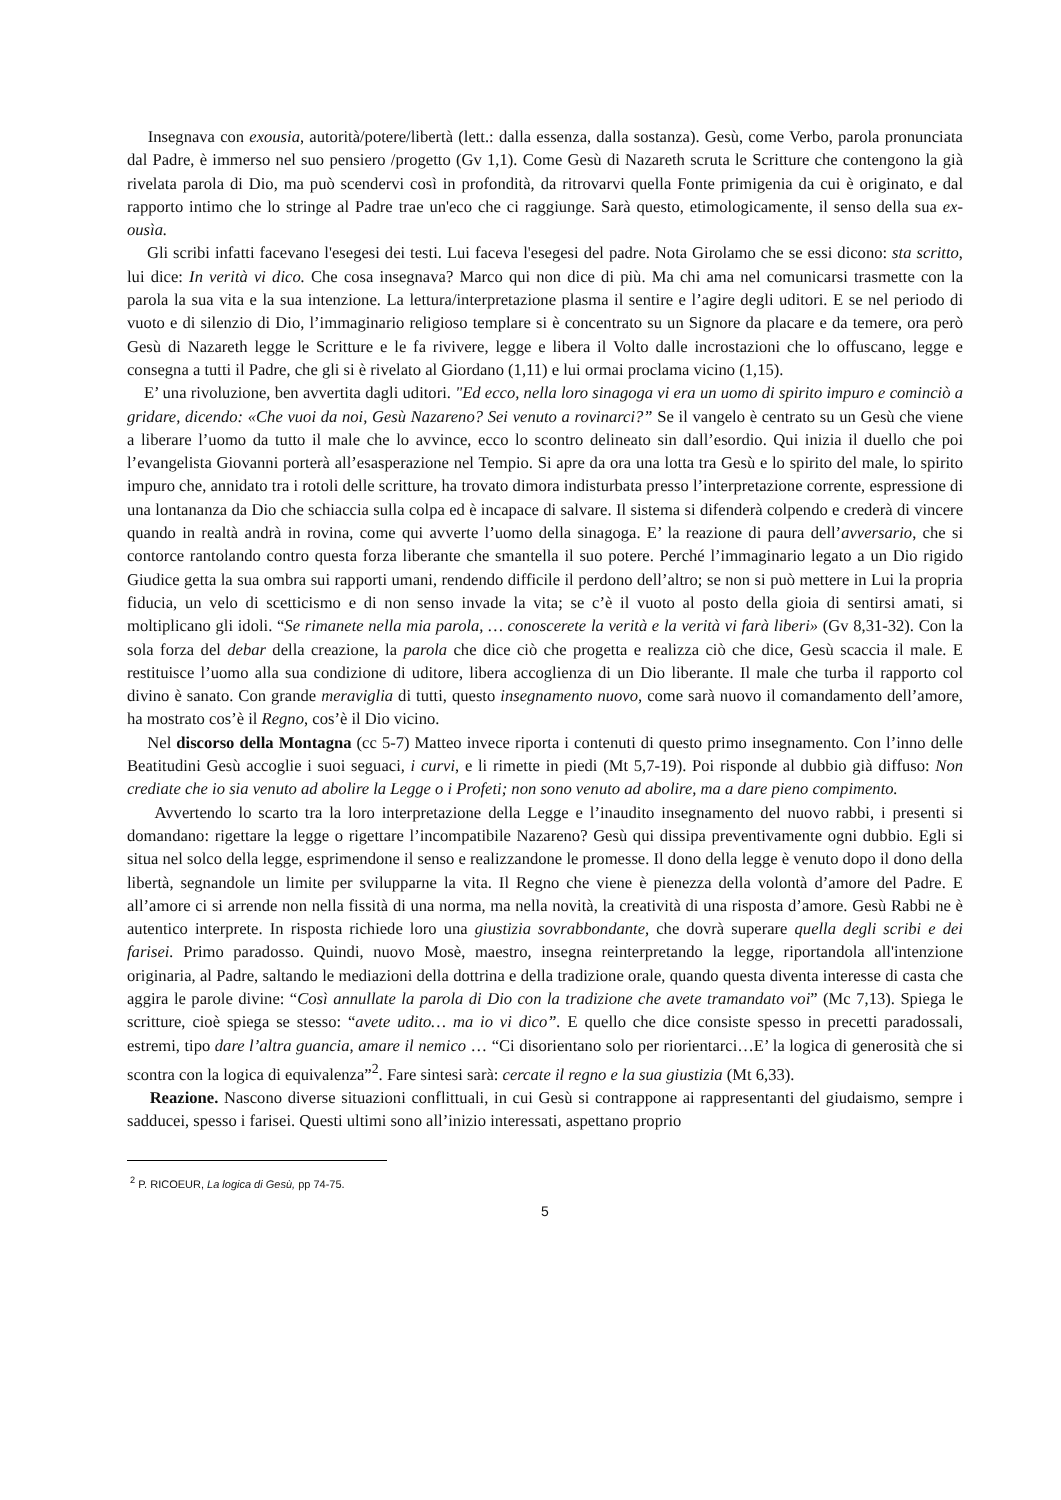Insegnava con exousia, autorità/potere/libertà (lett.: dalla essenza, dalla sostanza). Gesù, come Verbo, parola pronunciata dal Padre, è immerso nel suo pensiero /progetto (Gv 1,1). Come Gesù di Nazareth scruta le Scritture che contengono la già rivelata parola di Dio, ma può scendervi così in profondità, da ritrovarvi quella Fonte primigenia da cui è originato, e dal rapporto intimo che lo stringe al Padre trae un'eco che ci raggiunge. Sarà questo, etimologicamente, il senso della sua ex-ousìa.
Gli scribi infatti facevano l'esegesi dei testi. Lui faceva l'esegesi del padre. Nota Girolamo che se essi dicono: sta scritto, lui dice: In verità vi dico. Che cosa insegnava? Marco qui non dice di più. Ma chi ama nel comunicarsi trasmette con la parola la sua vita e la sua intenzione. La lettura/interpretazione plasma il sentire e l’agire degli uditori. E se nel periodo di vuoto e di silenzio di Dio, l’immaginario religioso templare si è concentrato su un Signore da placare e da temere, ora però Gesù di Nazareth legge le Scritture e le fa rivivere, legge e libera il Volto dalle incrostazioni che lo offuscano, legge e consegna a tutti il Padre, che gli si è rivelato al Giordano (1,11) e lui ormai proclama vicino (1,15).
E’ una rivoluzione, ben avvertita dagli uditori. "Ed ecco, nella loro sinagoga vi era un uomo di spirito impuro e cominciò a gridare, dicendo: «Che vuoi da noi, Gesù Nazareno? Sei venuto a rovinarci?” Se il vangelo è centrato su un Gesù che viene a liberare l’uomo da tutto il male che lo avvince, ecco lo scontro delineato sin dall’esordio. Qui inizia il duello che poi l’evangelista Giovanni porterà all’esasperazione nel Tempio. Si apre da ora una lotta tra Gesù e lo spirito del male, lo spirito impuro che, annidato tra i rotoli delle scritture, ha trovato dimora indisturbata presso l’interpretazione corrente, espressione di una lontananza da Dio che schiaccia sulla colpa ed è incapace di salvare. Il sistema si difenderà colpendo e crederà di vincere quando in realtà andrà in rovina, come qui avverte l’uomo della sinagoga. E’ la reazione di paura dell’avversario, che si contorce rantolando contro questa forza liberante che smantella il suo potere. Perché l’immaginario legato a un Dio rigido Giudice getta la sua ombra sui rapporti umani, rendendo difficile il perdono dell’altro; se non si può mettere in Lui la propria fiducia, un velo di scetticismo e di non senso invade la vita; se c’è il vuoto al posto della gioia di sentirsi amati, si moltiplicano gli idoli. “Se rimanete nella mia parola, … conoscerete la verità e la verità vi farà liberi» (Gv 8,31-32). Con la sola forza del debar della creazione, la parola che dice ciò che progetta e realizza ciò che dice, Gesù scaccia il male. E restituisce l’uomo alla sua condizione di uditore, libera accoglienza di un Dio liberante. Il male che turba il rapporto col divino è sanato. Con grande meraviglia di tutti, questo insegnamento nuovo, come sarà nuovo il comandamento dell’amore, ha mostrato cos’è il Regno, cos’è il Dio vicino.
Nel discorso della Montagna (cc 5-7) Matteo invece riporta i contenuti di questo primo insegnamento. Con l’inno delle Beatitudini Gesù accoglie i suoi seguaci, i curvi, e li rimette in piedi (Mt 5,7-19). Poi risponde al dubbio già diffuso: Non crediate che io sia venuto ad abolire la Legge o i Profeti; non sono venuto ad abolire, ma a dare pieno compimento.
Avvertendo lo scarto tra la loro interpretazione della Legge e l’inaudito insegnamento del nuovo rabbi, i presenti si domandano: rigettare la legge o rigettare l’incompatibile Nazareno? Gesù qui dissipa preventivamente ogni dubbio. Egli si situa nel solco della legge, esprimendone il senso e realizzandone le promesse. Il dono della legge è venuto dopo il dono della libertà, segnandole un limite per svilupparne la vita. Il Regno che viene è pienezza della volontà d’amore del Padre. E all’amore ci si arrende non nella fissità di una norma, ma nella novità, la creatività di una risposta d’amore. Gesù Rabbi ne è autentico interprete. In risposta richiede loro una giustizia sovrabbondante, che dovrà superare quella degli scribi e dei farisei. Primo paradosso. Quindi, nuovo Mosè, maestro, insegna reinterpretando la legge, riportandola all'intenzione originaria, al Padre, saltando le mediazioni della dottrina e della tradizione orale, quando questa diventa interesse di casta che aggira le parole divine: “Così annullate la parola di Dio con la tradizione che avete tramandato voi” (Mc 7,13). Spiega le scritture, cioè spiega se stesso: “avete udito… ma io vi dico”. E quello che dice consiste spesso in precetti paradossali, estremi, tipo dare l’altra guancia, amare il nemico … “Ci disorientano solo per riorientarci…E’ la logica di generosità che si scontra con la logica di equivalenza”<sup>2</sup>. Fare sintesi sarà: cercate il regno e la sua giustizia (Mt 6,33).
Reazione. Nascono diverse situazioni conflittuali, in cui Gesù si contrappone ai rappresentanti del giudaismo, sempre i sadducei, spesso i farisei. Questi ultimi sono all’inizio interessati, aspettano proprio
<sup>2</sup> P. RICOEUR, La logica di Gesù, pp 74-75.
5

__Assignment__:
Each entry is to be returned as it stands, and each picture is to be left out.

__Result of the task__:
Insegnava con exousia, autorità/potere/libertà (lett.: dalla essenza, dalla sostanza). Gesù, come Verbo, parola pronunciata dal Padre, è immerso nel suo pensiero /progetto (Gv 1,1). Come Gesù di Nazareth scruta le Scritture che contengono la già rivelata parola di Dio, ma può scendervi così in profondità, da ritrovarvi quella Fonte primigenia da cui è originato, e dal rapporto intimo che lo stringe al Padre trae un'eco che ci raggiunge. Sarà questo, etimologicamente, il senso della sua ex-ousìa.
Gli scribi infatti facevano l'esegesi dei testi. Lui faceva l'esegesi del padre. Nota Girolamo che se essi dicono: sta scritto, lui dice: In verità vi dico. Che cosa insegnava? Marco qui non dice di più. Ma chi ama nel comunicarsi trasmette con la parola la sua vita e la sua intenzione. La lettura/interpretazione plasma il sentire e l’agire degli uditori. E se nel periodo di vuoto e di silenzio di Dio, l’immaginario religioso templare si è concentrato su un Signore da placare e da temere, ora però Gesù di Nazareth legge le Scritture e le fa rivivere, legge e libera il Volto dalle incrostazioni che lo offuscano, legge e consegna a tutti il Padre, che gli si è rivelato al Giordano (1,11) e lui ormai proclama vicino (1,15).
E’ una rivoluzione, ben avvertita dagli uditori. "Ed ecco, nella loro sinagoga vi era un uomo di spirito impuro e cominciò a gridare, dicendo: «Che vuoi da noi, Gesù Nazareno? Sei venuto a rovinarci?” Se il vangelo è centrato su un Gesù che viene a liberare l’uomo da tutto il male che lo avvince, ecco lo scontro delineato sin dall’esordio. Qui inizia il duello che poi l’evangelista Giovanni porterà all’esasperazione nel Tempio. Si apre da ora una lotta tra Gesù e lo spirito del male, lo spirito impuro che, annidato tra i rotoli delle scritture, ha trovato dimora indisturbata presso l’interpretazione corrente, espressione di una lontananza da Dio che schiaccia sulla colpa ed è incapace di salvare. Il sistema si difenderà colpendo e crederà di vincere quando in realtà andrà in rovina, come qui avverte l’uomo della sinagoga. E’ la reazione di paura dell’avversario, che si contorce rantolando contro questa forza liberante che smantella il suo potere. Perché l’immaginario legato a un Dio rigido Giudice getta la sua ombra sui rapporti umani, rendendo difficile il perdono dell’altro; se non si può mettere in Lui la propria fiducia, un velo di scetticismo e di non senso invade la vita; se c’è il vuoto al posto della gioia di sentirsi amati, si moltiplicano gli idoli. “Se rimanete nella mia parola, … conoscerete la verità e la verità vi farà liberi» (Gv 8,31-32). Con la sola forza del debar della creazione, la parola che dice ciò che progetta e realizza ciò che dice, Gesù scaccia il male. E restituisce l’uomo alla sua condizione di uditore, libera accoglienza di un Dio liberante. Il male che turba il rapporto col divino è sanato. Con grande meraviglia di tutti, questo insegnamento nuovo, come sarà nuovo il comandamento dell’amore, ha mostrato cos’è il Regno, cos’è il Dio vicino.
Nel discorso della Montagna (cc 5-7) Matteo invece riporta i contenuti di questo primo insegnamento. Con l’inno delle Beatitudini Gesù accoglie i suoi seguaci, i curvi, e li rimette in piedi (Mt 5,7-19). Poi risponde al dubbio già diffuso: Non crediate che io sia venuto ad abolire la Legge o i Profeti; non sono venuto ad abolire, ma a dare pieno compimento.
Avvertendo lo scarto tra la loro interpretazione della Legge e l’inaudito insegnamento del nuovo rabbi, i presenti si domandano: rigettare la legge o rigettare l’incompatibile Nazareno? Gesù qui dissipa preventivamente ogni dubbio. Egli si situa nel solco della legge, esprimendone il senso e realizzandone le promesse. Il dono della legge è venuto dopo il dono della libertà, segnandole un limite per svilupparne la vita. Il Regno che viene è pienezza della volontà d’amore del Padre. E all’amore ci si arrende non nella fissità di una norma, ma nella novità, la creatività di una risposta d’amore. Gesù Rabbi ne è autentico interprete. In risposta richiede loro una giustizia sovrabbondante, che dovrà superare quella degli scribi e dei farisei. Primo paradosso. Quindi, nuovo Mosè, maestro, insegna reinterpretando la legge, riportandola all'intenzione originaria, al Padre, saltando le mediazioni della dottrina e della tradizione orale, quando questa diventa interesse di casta che aggira le parole divine: “Così annullate la parola di Dio con la tradizione che avete tramandato voi” (Mc 7,13). Spiega le scritture, cioè spiega se stesso: “avete udito… ma io vi dico”. E quello che dice consiste spesso in precetti paradossali, estremi, tipo dare l’altra guancia, amare il nemico … “Ci disorientano solo per riorientarci…E’ la logica di generosità che si scontra con la logica di equivalenza”<sup>2</sup>. Fare sintesi sarà: cercate il regno e la sua giustizia (Mt 6,33).
Reazione. Nascono diverse situazioni conflittuali, in cui Gesù si contrappone ai rappresentanti del giudaismo, sempre i sadducei, spesso i farisei. Questi ultimi sono all’inizio interessati, aspettano proprio
<sup>2</sup> P. RICOEUR, La logica di Gesù, pp 74-75.
5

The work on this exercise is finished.